How making your own writeables is the best thing you can do
Hadoop is a very nice tool that has over the last few years become the workhorse of the new data science industry that is gathering maturity. It does a lot of things for you, mostly shuffling your data to the computer where it is needed for computation. To do this it has a transport mechanism taking messages across nodes constituted. The messages are constituted of two parts a routing address, which states where it should end, and a payload which is what you are transporting. This is as old as the world, and it also applies to hadoop.
I will focus in this post on the payload, as the writables are effectively the entry point to make your application more reliable and maintainable.
The basic writable interface is formed of two very simple methods. A write in which it is the responsibility of the developer to write all the fields that need to travel to a DataOutput object and a readFields in which all fields should be read back into the object state. The nice thing about the Data input and output interface is that it provides a read and write method for each basic type and Strings, freeing you from most of the hassle of casting and converting the bytes you would read into something usable.

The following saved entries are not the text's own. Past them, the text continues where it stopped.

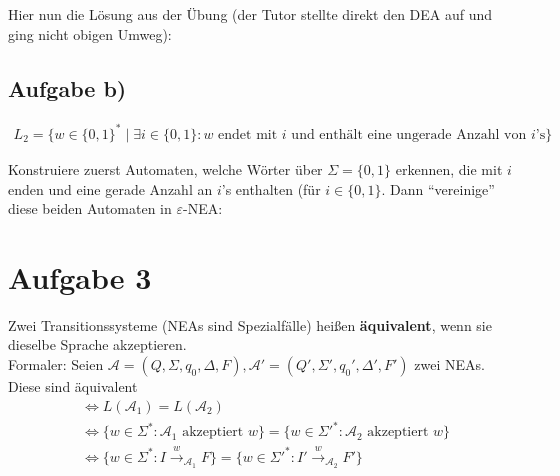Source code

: \documentclass[12pt,a4paper]{article}
\newcommand{\A}{\mathcal{A}}
\begin{document}
Hier nun die Lösung aus der Übung (der Tutor stellte direkt den DEA auf und ging nicht obigen Umweg):

\usetikzlibrary{positioning,automata}

\subsection*{Aufgabe b)}
\begin{align*}
L_2=\big\lbrace w\in\lbrace0,1\rbrace^\ast\mid\exists i\in\lbrace0,1\rbrace:w\text{ endet mit $i$ und enthält eine ungerade Anzahl von $i$'s}\big\rbrace
\end{align*}

Konstruiere zuerst Automaten, welche Wörter über $\Sigma=\lbrace 0,1\rbrace$ erkennen, die mit $i$ enden und eine gerade Anzahl an $i$'s enthalten (für $i\in\lbrace0,1\rbrace$. Dann ``vereinige'' diese beiden Automaten in $\varepsilon$-NEA: 

\section*{Aufgabe 3}
Zwei Transitionssysteme (NEAs sind Spezialfälle) heißen \textbf{äquivalent}, wenn sie dieselbe Sprache akzeptieren.\\
Formaler: Seien $\A=(Q,\Sigma,q_0,\Delta,F),\A'=(Q',\Sigma',q_0',\Delta',F')$ zwei NEAs. Diese sind äquivalent
\begin{align*}
&\Longleftrightarrow L(\A_1)=L(\A_2)\\
&\Longleftrightarrow \big\lbrace w\in\Sigma^\ast:\A_1\text{ akzeptiert }w\big\rbrace
=\big\lbrace w\in\Sigma'^\ast:\A_2\text{ akzeptiert }w\big\rbrace\\
&\Longleftrightarrow\big\lbrace w\in\Sigma^\ast:I\stackrel{w}{\longrightarrow}_{\A_1} F\big\rbrace=
\big\lbrace w\in\Sigma'^\ast:I'\stackrel{w}{\longrightarrow}_{\A_2} F'\big\rbrace
\end{align*}
\end{document}
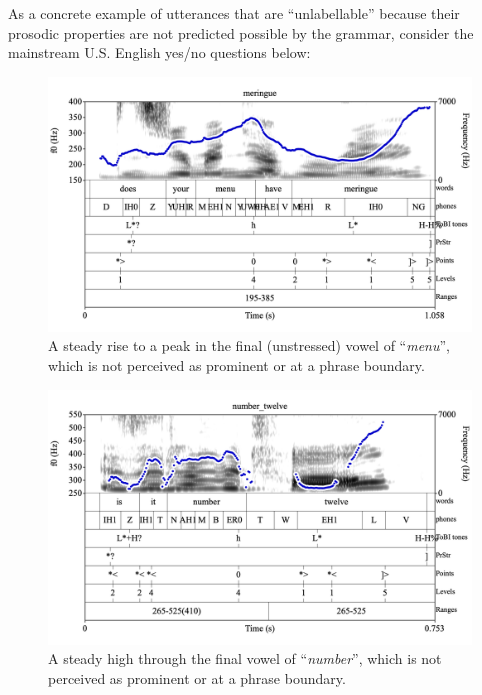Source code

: \documentclass[11pt, twoside]{memoir}
\def\langtext#1{\textit{#1}}
\begin{document}
As a concrete example of utterances that are “unlabellable” because their prosodic properties are not predicted possible by the grammar, consider the mainstream U.S. English yes/no questions below:

\begin{figure}[H]
\centering
%
\includegraphics[width=.875\linewidth]{Usages-meringue.png}
%
\caption{A steady rise to a peak in the final (unstressed) vowel of “\langtext{menu}”, which is not perceived as prominent or at a phrase boundary.%
\label{fig:Usages meringue}%
}
\end{figure}

\begin{figure}[H]
\centering
%
\includegraphics[width=.875\linewidth]{Usages-number_twelve.png}
%
\caption{A steady high through the final vowel of “\langtext{number}”, which is not perceived as prominent or at a phrase boundary.%
\label{fig:Usages number twelve}%
}
\end{figure}
\end{document}
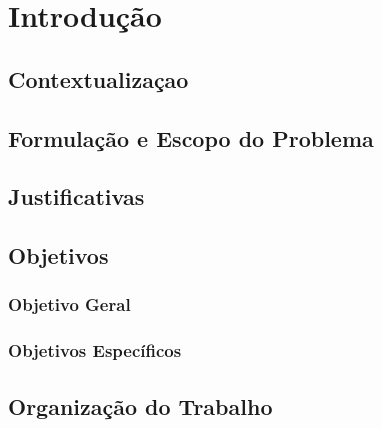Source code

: \chapter{Introdução}



\section{Contextualizaçao}



\section{Formulação e Escopo do Problema}



\section{Justificativas}



\section{Objetivos}



\subsection{Objetivo Geral}



\subsection{Objetivos Específicos}



\section{Organização do Trabalho}



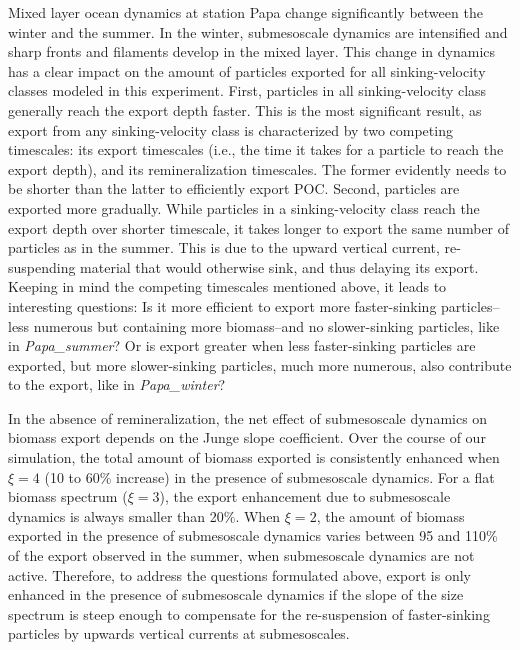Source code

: \documentclass[draft,linenumbers]{agujournal2018}
\begin{document}
Mixed layer ocean dynamics at station Papa change significantly between the winter and the summer. In the winter, submesoscale dynamics are intensified and sharp fronts and filaments develop in the mixed layer. This change in dynamics has a clear impact on the amount of particles exported for all sinking-velocity classes modeled in this experiment. First, particles in all sinking-velocity class generally reach the export depth faster. This is the most significant result, as export from any sinking-velocity class is characterized by two competing timescales: its export timescales (i.e., the time it takes for a particle to reach the export depth), and its remineralization timescales. The former evidently needs to be shorter than the latter to efficiently export POC. Second, particles are exported more gradually. While particles in a sinking-velocity class reach the export depth over shorter timescale, it takes longer to export the same number of particles as in the summer. This is due to the upward vertical current, re-suspending material that would otherwise sink, and thus delaying its export. Keeping in mind the competing timescales mentioned above, it leads to interesting questions: Is it more efficient to export more faster-sinking particles--less numerous but containing more biomass--and no slower-sinking particles, like in \textit{Papa\_summer}? Or is export greater when less faster-sinking particles are exported, but more slower-sinking particles, much more numerous, also contribute to the export, like in \textit{Papa\_winter}?


In the absence of remineralization, the net effect of submesoscale dynamics on biomass export depends on the Junge slope coefficient. Over the course of our simulation, the total amount of biomass exported is consistently enhanced when $\xi = 4$ (10 to 60\% increase) in the presence of submesoscale dynamics. For a flat biomass spectrum ($\xi = 3$), the export enhancement due to submesoscale dynamics is always smaller than 20\%. When $\xi =2$, the amount of biomass exported in the presence of submesoscale dynamics varies between 95 and 110\% of the export observed in the summer, when submesoscale dynamics are not active. Therefore, to address the questions formulated above, export is only enhanced in the presence of submesoscale dynamics if the slope of the size spectrum is steep enough to compensate for the re-suspension of faster-sinking particles by upwards vertical currents at submesoscales. %
\end{document}
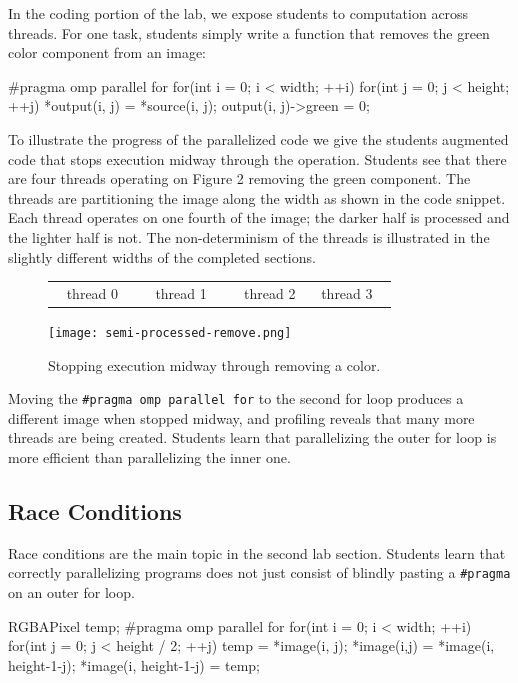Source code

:\documentclass[conference]{./IEEEtran}
\begin{document}
In the coding portion of the lab, we expose students to computation across
threads. For one task, students simply write a function that removes the green
color component from an image:

\begin{cppcode}
#pragma omp parallel for
for(int i = 0; i < width; ++i)
{
   for(int j = 0; j < height; ++j)
   {
      *output(i, j) = *source(i, j);
       output(i, j)->green = 0;
   }
}
\end{cppcode}

To illustrate the progress of the parallelized code we give the students
augmented code that stops execution midway through the operation.  Students see
that there are four threads operating on Figure 2 removing the
green component.  The threads are partitioning the image along the width as
shown in the code snippet.  Each thread operates on one fourth of the image; the
darker half is processed and the lighter half is not.  The non-determinism of
the threads is illustrated in the slightly different widths of the completed
sections.

\begin{figure}[here]
\label{fig:stripes}
\begin{center}
\begin{tabular}{c|c|c|c}
~ thread 0 ~ & ~ thread 1 ~ & ~ thread 2 & ~ thread 3 ~
\end{tabular}
\texttt{[image: semi-processed-remove.png]}
\caption{Stopping execution midway through removing a color.}
\end{center}
\end{figure}

Moving the \verb|#pragma omp parallel for| to the second for loop produces a
different image when stopped midway, and profiling reveals that many more
threads are being created. Students learn that parallelizing the outer for loop
is more efficient than parallelizing the inner one.

\subsection{Race Conditions}

Race conditions are the main topic in the second lab section. Students learn
that correctly parallelizing programs does not just consist of blindly pasting a
\verb|#pragma| on an outer for loop.

\begin{cppcode}
RGBAPixel temp;
#pragma omp parallel for
for(int i = 0; i < width; ++i)
{
   for(int j = 0; j < height / 2; ++j)
   {
      temp = *image(i, j);
      *image(i,j) = *image(i, height-1-j);
      *image(i, height-1-j) = temp;
   }
}
\end{cppcode}
\end{document}
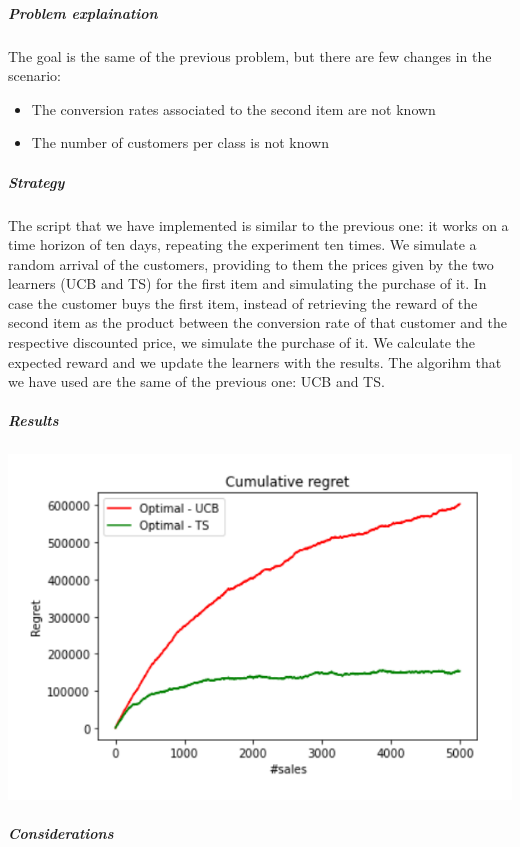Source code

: \subparagraph*{Problem explaination}
The goal is the same of the previous problem, but there are few changes in the scenario:
\begin{itemize}
	\item The conversion rates associated to the second item are not known
	\item The number of customers per class is not known
\end{itemize}
\subparagraph*{Strategy}
The script that we have implemented is similar to the previous one: it works on a time horizon of ten days, repeating the experiment ten times. We simulate a random arrival of the customers, providing to them the prices given by the two learners (UCB and TS) for the first item and simulating the purchase of it. In case the customer buys the first item, instead of retrieving the reward of the second item as the product  between the conversion rate of that customer and the respective discounted price, 
we simulate the purchase of it. We calculate the expected reward and we update the learners with the results. 
The algorihm that we have used are the same of the previous one: UCB and TS.

\subparagraph*{Results}
\begin{center}
	\includegraphics[scale=1]{Images/n4}
\end{center}
\subparagraph*{Considerations}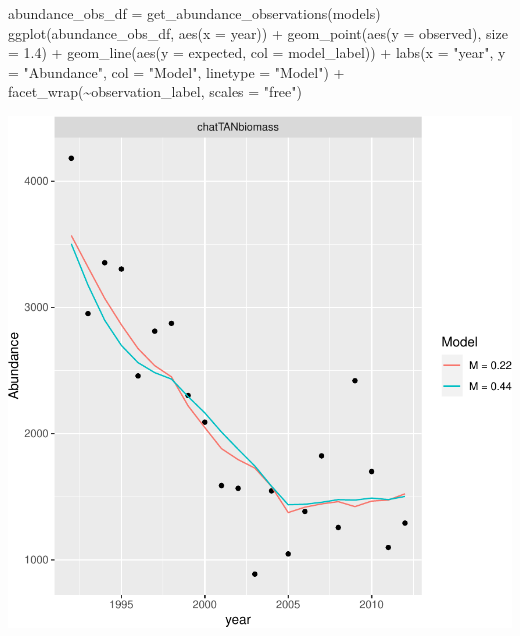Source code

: \documentclass[
]{book}
\newenvironment{Shaded}{\begin{snugshade}}{\end{snugshade}}
\newcommand{\AttributeTok}[1]{\textcolor[rgb]{0.77,0.63,0.00}{#1}}
\newcommand{\FloatTok}[1]{\textcolor[rgb]{0.00,0.00,0.81}{#1}}
\newcommand{\FunctionTok}[1]{\textcolor[rgb]{0.00,0.00,0.00}{#1}}
\newcommand{\NormalTok}[1]{#1}
\newcommand{\OtherTok}[1]{\textcolor[rgb]{0.56,0.35,0.01}{#1}}
\newcommand{\SpecialCharTok}[1]{\textcolor[rgb]{0.00,0.00,0.00}{#1}}
\newcommand{\StringTok}[1]{\textcolor[rgb]{0.31,0.60,0.02}{#1}}
\begin{document}
\begin{Shaded}
\begin{Highlighting}[]
\NormalTok{abundance\_obs\_df }\OtherTok{=} \FunctionTok{get\_abundance\_observations}\NormalTok{(models)}
\FunctionTok{ggplot}\NormalTok{(abundance\_obs\_df, }\FunctionTok{aes}\NormalTok{(}\AttributeTok{x =}\NormalTok{ year)) }\SpecialCharTok{+}
  \FunctionTok{geom\_point}\NormalTok{(}\FunctionTok{aes}\NormalTok{(}\AttributeTok{y =}\NormalTok{ observed), }\AttributeTok{size =} \FloatTok{1.4}\NormalTok{) }\SpecialCharTok{+}
  \FunctionTok{geom\_line}\NormalTok{(}\FunctionTok{aes}\NormalTok{(}\AttributeTok{y =}\NormalTok{ expected, }\AttributeTok{col =}\NormalTok{ model\_label)) }\SpecialCharTok{+}
  \FunctionTok{labs}\NormalTok{(}\AttributeTok{x =} \StringTok{"year"}\NormalTok{, }\AttributeTok{y =} \StringTok{"Abundance"}\NormalTok{, }\AttributeTok{col =} \StringTok{"Model"}\NormalTok{, }\AttributeTok{linetype =} \StringTok{"Model"}\NormalTok{) }\SpecialCharTok{+}
  \FunctionTok{facet\_wrap}\NormalTok{(}\SpecialCharTok{\textasciitilde{}}\NormalTok{observation\_label, }\AttributeTok{scales =} \StringTok{"free"}\NormalTok{)}
\end{Highlighting}
\end{Shaded}

\includegraphics{_main_files/figure-latex/compare_abundance-1.pdf}
\end{document}
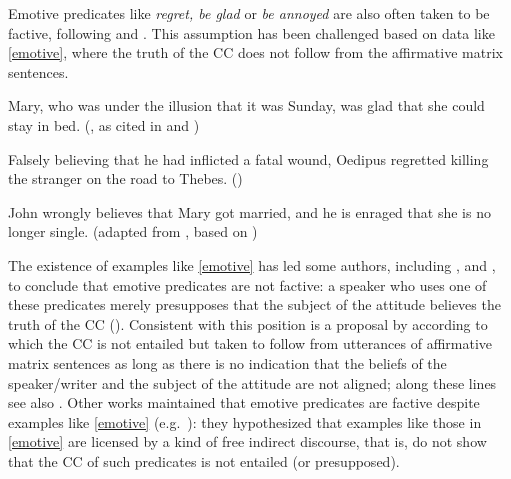 \documentclass{language}
\newcommand{\6}{\mbox{$[\hspace*{-.6mm}[$}}
\newcommand{\9}{\mbox{$]\hspace*{-.6mm}]$}}
\begin{document}




%

Emotive predicates like {\em regret, be glad} or {\em be annoyed} are also often taken to be factive, following \citealt{kiparsky-kiparsky70} and \citealt{karttunen71b}. This assumption has been challenged based on data like \ref{emotive}, where the truth of the CC does not follow from the affirmative matrix sentences. 

\begin{exe}
\ex\label{emotive}
\begin{xlist}

\ex\label{heim2} Mary, who was under the illusion that it was Sunday, was glad that she could stay in bed. (\citealt{klein1975}, as cited in \citealt[122]{gazdar79a} and \citealt[fn37]{heim92})

\ex Falsely believing that he had inflicted a fatal wound, Oedipus regretted killing the stranger on the road to Thebes. \hfill (\citealt{klein1975})

\ex John wrongly believes that Mary got married, and he is enraged that she is no longer single. \hspace*{.2cm} \hfill (adapted from \citealt{egre2008}, based on \citealt{schlenker03})

\end{xlist}
\end{exe}
The existence of examples like \ref{emotive} has led some authors, including \citet{klein1975,giannakidou1998,schlenker2003}, and \citet{egre2008}, to conclude that emotive predicates are not factive: a speaker who uses one of these predicates merely presupposes that the subject of the attitude believes the truth of the CC (\citealt{heim92}). Consistent with this position is a proposal by \citet{karttunen2016} according to which the CC is not entailed but taken to follow from utterances of affirmative matrix sentences as long as there is no indication that the beliefs of the speaker/writer and the subject of the attitude are not aligned; along these lines see also \citealt{djaerv-thesis}. %
Other works maintained that emotive predicates are factive despite examples like \ref{emotive} (e.g.\ \citealt{gazdar79a,abrusan2011,anand-hacquard2014}): they hypothesized that examples like those in \ref{emotive} are licensed by a kind of free indirect discourse, that is, do not show that the CC of such predicates is not entailed (or presupposed). 
\end{document}

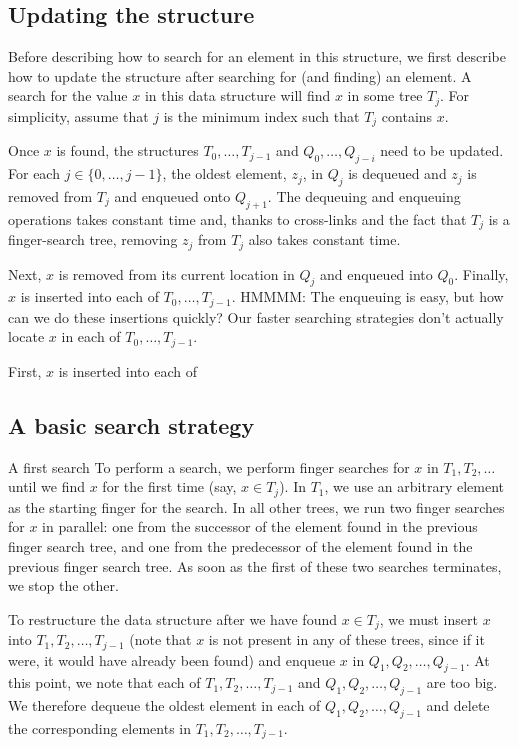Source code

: \documentclass{llncs}
\begin{document}
\subsection{Updating the structure}

Before describing how to search for an element in this structure, we first describe how to update the structure after searching for (and finding) an element.  A search for the value $x$ in this data structure will find $x$ in some tree $T_j$.  For simplicity, assume that $j$ is the minimum index such that $T_j$ contains $x$.

Once $x$ is found, the structures $T_0,\ldots,T_{j-1}$ and $Q_0,\ldots,Q_{j-i}$ need to be updated.  For each $j\in\{0,\ldots,j-1\}$, the oldest element, $z_j$, in $Q_j$ is dequeued and $z_j$ is removed from $T_j$ and enqueued onto $Q_{j+1}$. The dequeuing and enqueuing operations takes constant time and, thanks to cross-links and the fact that $T_j$ is a finger-search tree, removing $z_j$ from $T_j$ also takes constant time. 

Next, $x$ is removed from its current location in $Q_j$ and enqueued
into $Q_0$. Finally, $x$ is inserted into each of $T_0,\ldots,T_{j-1}$.
HMMMM: The enqueuing is easy, but how can we do these insertions quickly?
Our faster searching strategies don't actually locate $x$ in each of
$T_0,\ldots,T_{j-1}$.

    First, $x$ is inserted into each of 

\subsection{A basic search strategy}

A first search
To perform a search, we perform finger searches for $x$ in $T_1,T_2,\ldots$ until we find $x$ for the first time (say, $x \in T_j$). In $T_1$, we use an arbitrary element as the starting finger for the search. In all other trees, we run two finger searches for $x$ in parallel: one from the successor of the element found in the previous finger search tree, and one from the predecessor of the element found in the previous finger search tree. As soon as the first of these two searches terminates, we stop the other. 

To restructure the data structure after we have found $x \in T_j$, we must insert $x$ into $T_1,T_2,\ldots,T_{j-1}$ (note that $x$ is not present in any of these trees, since if it were, it would have already been found) and enqueue $x$ in $Q_1,Q_2,\ldots,Q_{j-1}$. At this point, we note that each of $T_1,T_2,\ldots,T_{j-1}$ and $Q_1,Q_2,\ldots,Q_{j-1}$ are too big. We therefore dequeue the oldest element in each of $Q_1,Q_2,\ldots,Q_{j-1}$ and delete the corresponding elements in $T_1,T_2,\ldots,T_{j-1}$.
\end{document}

There are however a few idiosyncrasies with it. At first sight the fact that you expect an end of file exception EOFException when the output has been consumed sounds like a good idea. You just put your fields in a while(true) loop and you are a happy bunny. Until you make part of your state a collection of writables. Then you are in a pickle forever. Why? Very simple the contained type will catch the end of file exception react to it as expected and not forward it upstream since in all strict justice the exception has been consumed. So now you have to change the behaviour of a writable depending on its location in the encapsulation. Is it the encapsulated or does it encapsulate? If encapsulated it has to forward up the call chain the exception if it encapsulates it just consumes it. This is a text book example of why its a bad idea to rely on exceptions for program flow.
When storing collections in a DataOutoutStream the simplest at most straight forwards way is to pre-pend the size of any collection to the collection elements, like that you do not have to loop forever in the loading of your data.
As per usual the code is over at github, this time I decided to use a maven as a build mechanism. Once cloned a simple mvn test will execute all the unit tests associated with the code. Hoping you learn from this valuable code which shows clearly how not to do things and you consider doing them properly.